Back on May 7th I did a post titled "Adjustments". One of the drawings there was the precursor to this painting. It was not a linear progression or logical developement from one to the other but an intuitive creation. I explained that it wasn't until the drawing was finished that I recognized it's origins. I'd been thinking about a painting series in which I'd consciously explore the story of my original injury, trying to recall, re-experience and react to the various situations in which I'd found myself 20 years ago. Here pictured are two newly minted paraplegics in the hospital spinal cord injury recovery unit, cut off from past lives and cut from much of our physical selves. I also explained my displeasure with the painting compared to the drawing and at that time did not post it, but now confined to my bed again (Again!) with another wound, I'm posting that painting, the only painting I can "reach" at this time via my laptop. It is tempera on Arches cold press watercolor paper approximately 4x7 inches. (Once mobile I'll add the drawing here but until then I suggest you check the earlier post for context and comparison)

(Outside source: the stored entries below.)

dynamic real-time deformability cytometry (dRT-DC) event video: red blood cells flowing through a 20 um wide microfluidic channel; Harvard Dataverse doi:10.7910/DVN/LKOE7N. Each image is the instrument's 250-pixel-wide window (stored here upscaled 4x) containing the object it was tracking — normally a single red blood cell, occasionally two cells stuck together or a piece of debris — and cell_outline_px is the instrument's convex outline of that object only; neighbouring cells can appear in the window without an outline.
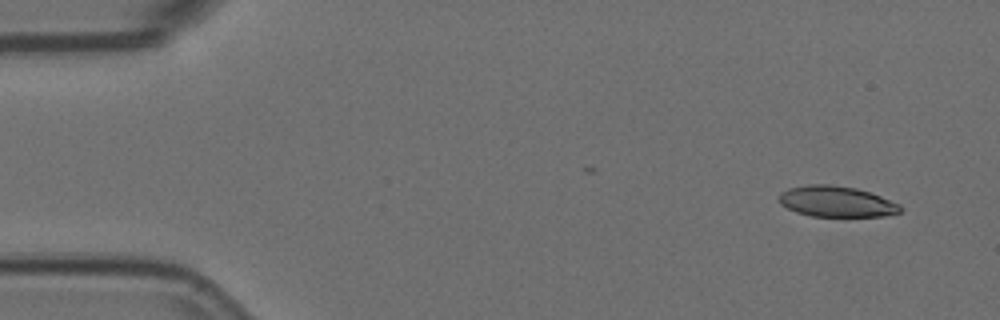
{"species": "Egyptian fruit bat (a non-hibernating species)", "species_latin": "Rousettus aegyptiacus", "temperature_condition": "room temperature", "stored_images_in_passage": 47, "camera_frame_rate_fps": 3000, "um_per_image_px": 0.085, "animal": {"sex": "female"}, "frame": {"image": 1, "passage_image": 1, "time_ms": 0.0, "image_size_px": [1000, 320], "cell_outline_px": [[904, 208], [900, 212], [884, 216], [812, 216], [796, 212], [780, 204], [780, 192], [788, 188], [808, 184], [828, 184], [856, 188], [880, 196], [900, 204]], "centroid_in_image_um": [71.1, 17.13], "position_along_channel_um": 13.9, "area_um2": 21.73}}
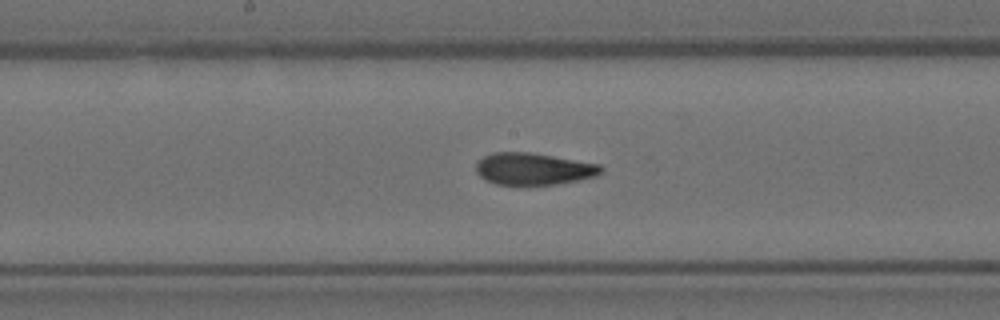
{"frame": {"image": 2, "passage_image": 26, "time_ms": 8.333, "image_size_px": [1000, 320], "cell_outline_px": [[604, 168], [596, 176], [556, 184], [528, 188], [496, 184], [484, 180], [476, 172], [476, 164], [484, 156], [492, 152], [528, 152], [600, 164]], "centroid_in_image_um": [45.3, 14.4], "position_along_channel_um": 202.9, "area_um2": 23.87}}
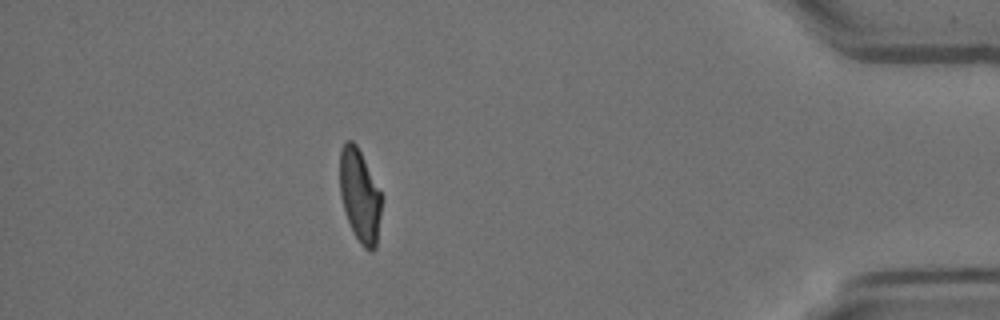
{"frame": {"image": 3, "passage_image": 47, "time_ms": 15.333, "image_size_px": [1000, 320], "cell_outline_px": [[380, 216], [376, 248], [372, 252], [364, 248], [360, 244], [348, 220], [340, 196], [340, 152], [344, 144], [348, 140], [352, 140], [356, 144], [380, 192]], "centroid_in_image_um": [30.57, 16.66], "position_along_channel_um": 404.6, "area_um2": 21.96}, "authors_computed_cell_mechanics": {"area_um2": 23.6402, "velocity_mm_per_s": 3.5963, "shape_relaxation_time_tau1_ms": 6.1655, "shape_relaxation_time_tau2_ms": 1.3634, "deformation_change_tau1": 0.1972, "deformation_change_tau2": 0.069}}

When first injured I faced my new circumstance with a positive outlook, dealing with the losses and "additions", the wheelchairs, catheters, auto hand controls, etc. I didn't see the long term aspects - the atrophied muscles, brittle bones, and fragile skin, - all potential problems, - all land mines! Now I'm abed nursing a deep ulcer, attached to a vacuum pump to speed the healing, trying to avoid new problems posed by long term prone position. If this were a conversation, my good friend Garry would be saying, "You should have thought of that!", - a typically pointed Garry-ism. I know he's joking , but I hear his message.
The subject is "Consequences"! A miss-placed mark or a minor ink spill in a drawing can be dealt with. A major mishap may require trashing the paper and starting anew. If you want, take wild chances in your art. Draw with abandon! Doodle madly! Paint up a storm! But ....... as Capt. Furillo of Hill Street Blues often said, "Let's be careful out there!"